» What this task involves
Every entry must be set down exactly in the answer; no pictures should appear.

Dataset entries

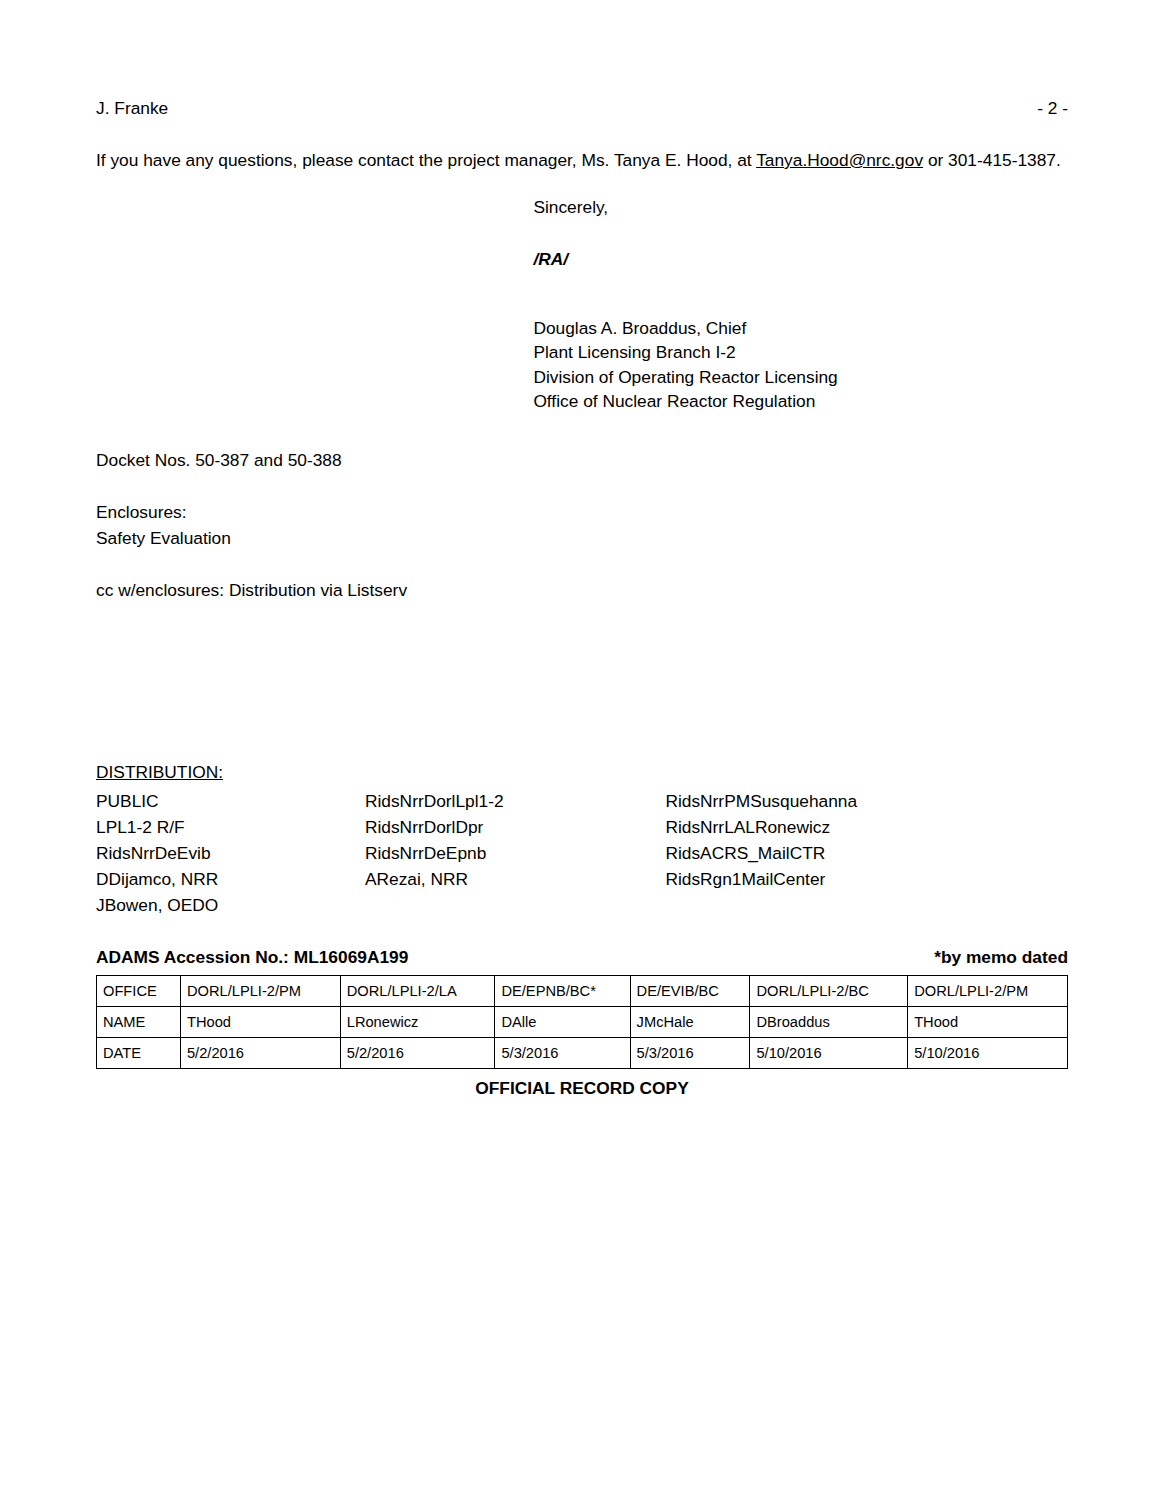J. Franke - 2 -
If you have any questions, please contact the project manager, Ms. Tanya E. Hood, at Tanya.Hood@nrc.gov or 301-415-1387.
Sincerely,
/RA/
Douglas A. Broaddus, Chief
Plant Licensing Branch I-2
Division of Operating Reactor Licensing
Office of Nuclear Reactor Regulation
Docket Nos. 50-387 and 50-388
Enclosures:
Safety Evaluation
cc w/enclosures: Distribution via Listserv
DISTRIBUTION:
| PUBLIC | RidsNrrDorlLpl1-2 | RidsNrrPMSusquehanna |
| LPL1-2 R/F | RidsNrrDorlDpr | RidsNrrLALRonewicz |
| RidsNrrDeEvib | RidsNrrDeEpnb | RidsACRS_MailCTR |
| DDijamco, NRR | ARezai, NRR | RidsRgn1MailCenter |
| JBowen, OEDO | | |
ADAMS Accession No.: ML16069A199 *by memo dated
| OFFICE | DORL/LPLI-2/PM | DORL/LPLI-2/LA | DE/EPNB/BC* | DE/EVIB/BC | DORL/LPLI-2/BC | DORL/LPLI-2/PM |
| --- | --- | --- | --- | --- | --- | --- |
| NAME | THood | LRonewicz | DAlle | JMcHale | DBroaddus | THood |
| DATE | 5/2/2016 | 5/2/2016 | 5/3/2016 | 5/3/2016 | 5/10/2016 | 5/10/2016 |
OFFICIAL RECORD COPY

» Answer to the exercise
J. Franke - 2 -
If you have any questions, please contact the project manager, Ms. Tanya E. Hood, at Tanya.Hood@nrc.gov or 301-415-1387.
Sincerely,
/RA/
Douglas A. Broaddus, Chief
Plant Licensing Branch I-2
Division of Operating Reactor Licensing
Office of Nuclear Reactor Regulation
Docket Nos. 50-387 and 50-388
Enclosures:
Safety Evaluation
cc w/enclosures: Distribution via Listserv
DISTRIBUTION:
| PUBLIC | RidsNrrDorlLpl1-2 | RidsNrrPMSusquehanna |
| LPL1-2 R/F | RidsNrrDorlDpr | RidsNrrLALRonewicz |
| RidsNrrDeEvib | RidsNrrDeEpnb | RidsACRS_MailCTR |
| DDijamco, NRR | ARezai, NRR | RidsRgn1MailCenter |
| JBowen, OEDO | | |
ADAMS Accession No.: ML16069A199 *by memo dated
| OFFICE | DORL/LPLI-2/PM | DORL/LPLI-2/LA | DE/EPNB/BC* | DE/EVIB/BC | DORL/LPLI-2/BC | DORL/LPLI-2/PM |
| --- | --- | --- | --- | --- | --- | --- |
| NAME | THood | LRonewicz | DAlle | JMcHale | DBroaddus | THood |
| DATE | 5/2/2016 | 5/2/2016 | 5/3/2016 | 5/3/2016 | 5/10/2016 | 5/10/2016 |
OFFICIAL RECORD COPY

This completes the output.